Would you please copy the part of the material below that opens with the line containing "fx_px: 2600" and closes with the line containing "focal_mm: 7"? Copy it exactly, and only it.
•••••
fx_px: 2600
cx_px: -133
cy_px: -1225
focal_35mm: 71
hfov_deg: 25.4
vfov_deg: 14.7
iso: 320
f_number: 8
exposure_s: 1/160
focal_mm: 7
•••••
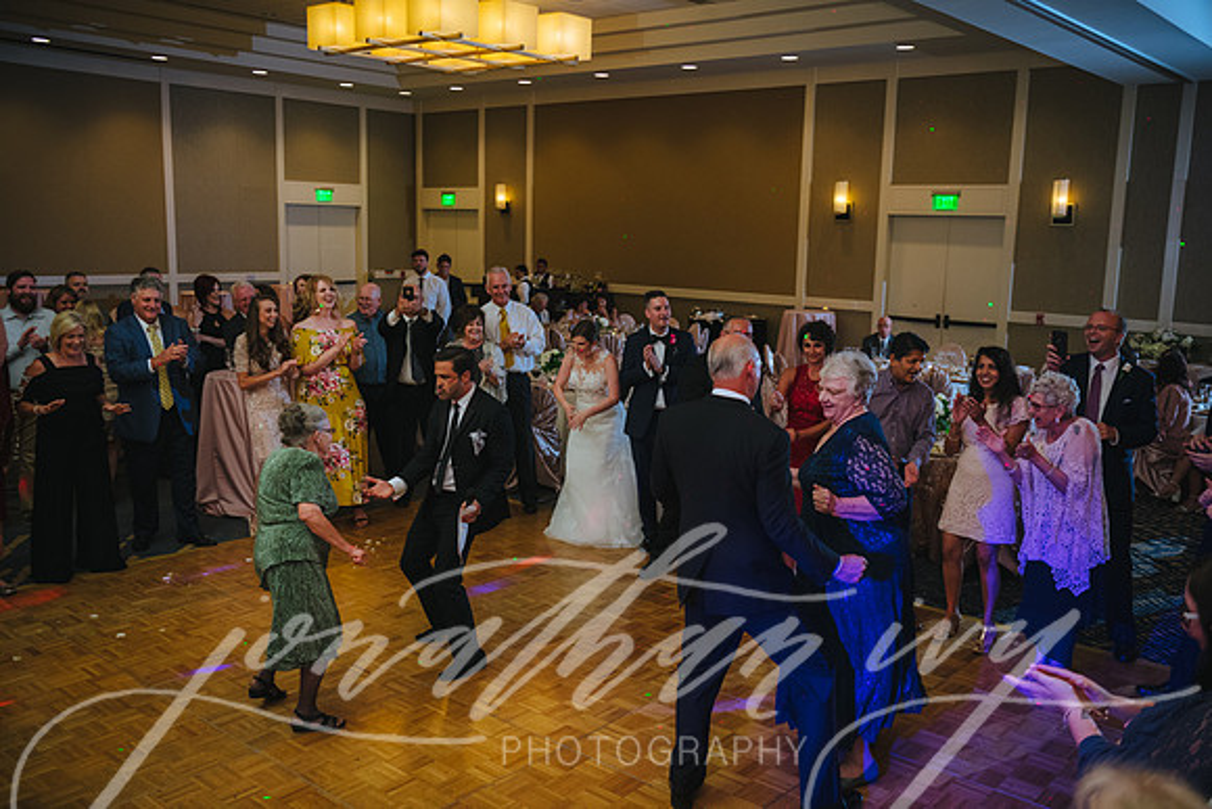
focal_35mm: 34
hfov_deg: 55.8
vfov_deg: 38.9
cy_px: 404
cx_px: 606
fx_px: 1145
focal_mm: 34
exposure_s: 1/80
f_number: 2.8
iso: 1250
•••••
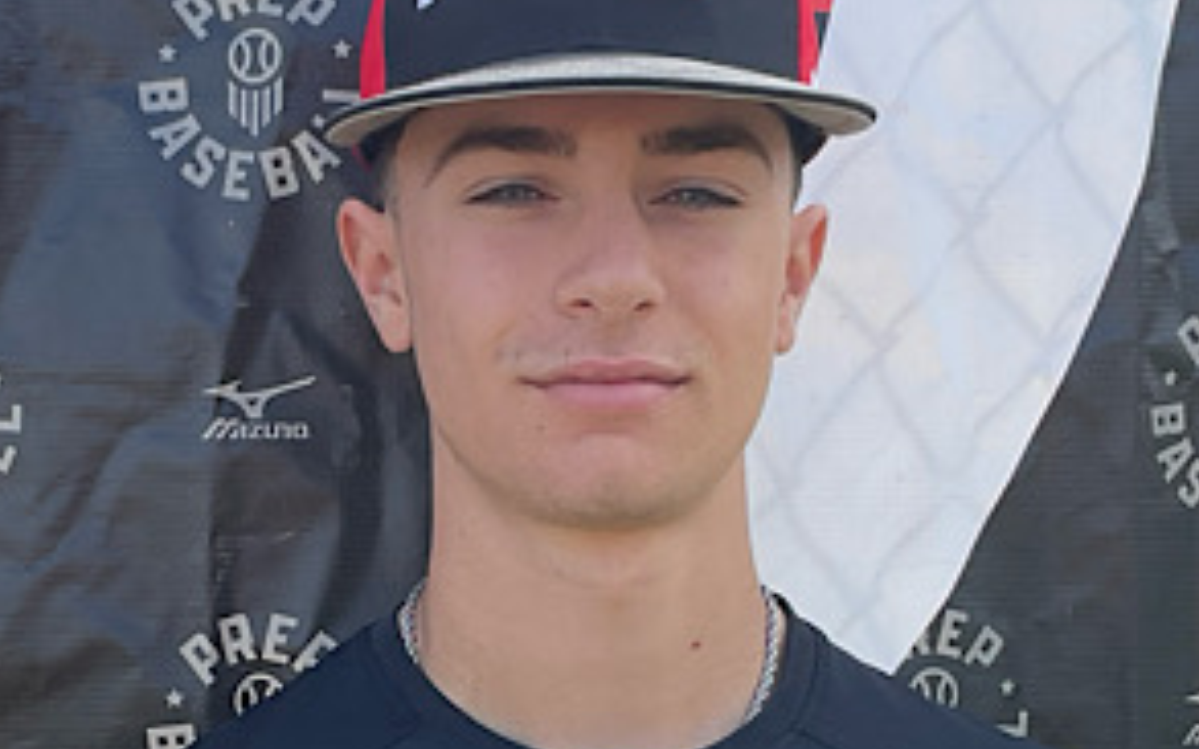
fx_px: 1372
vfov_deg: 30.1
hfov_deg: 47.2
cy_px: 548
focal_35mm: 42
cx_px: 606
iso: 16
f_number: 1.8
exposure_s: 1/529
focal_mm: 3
•••••
* _ANSWER TO THE PROBLEM_:
fx_px: 2600
cx_px: -133
cy_px: -1225
focal_35mm: 71
hfov_deg: 25.4
vfov_deg: 14.7
iso: 320
f_number: 8
exposure_s: 1/160
focal_mm: 7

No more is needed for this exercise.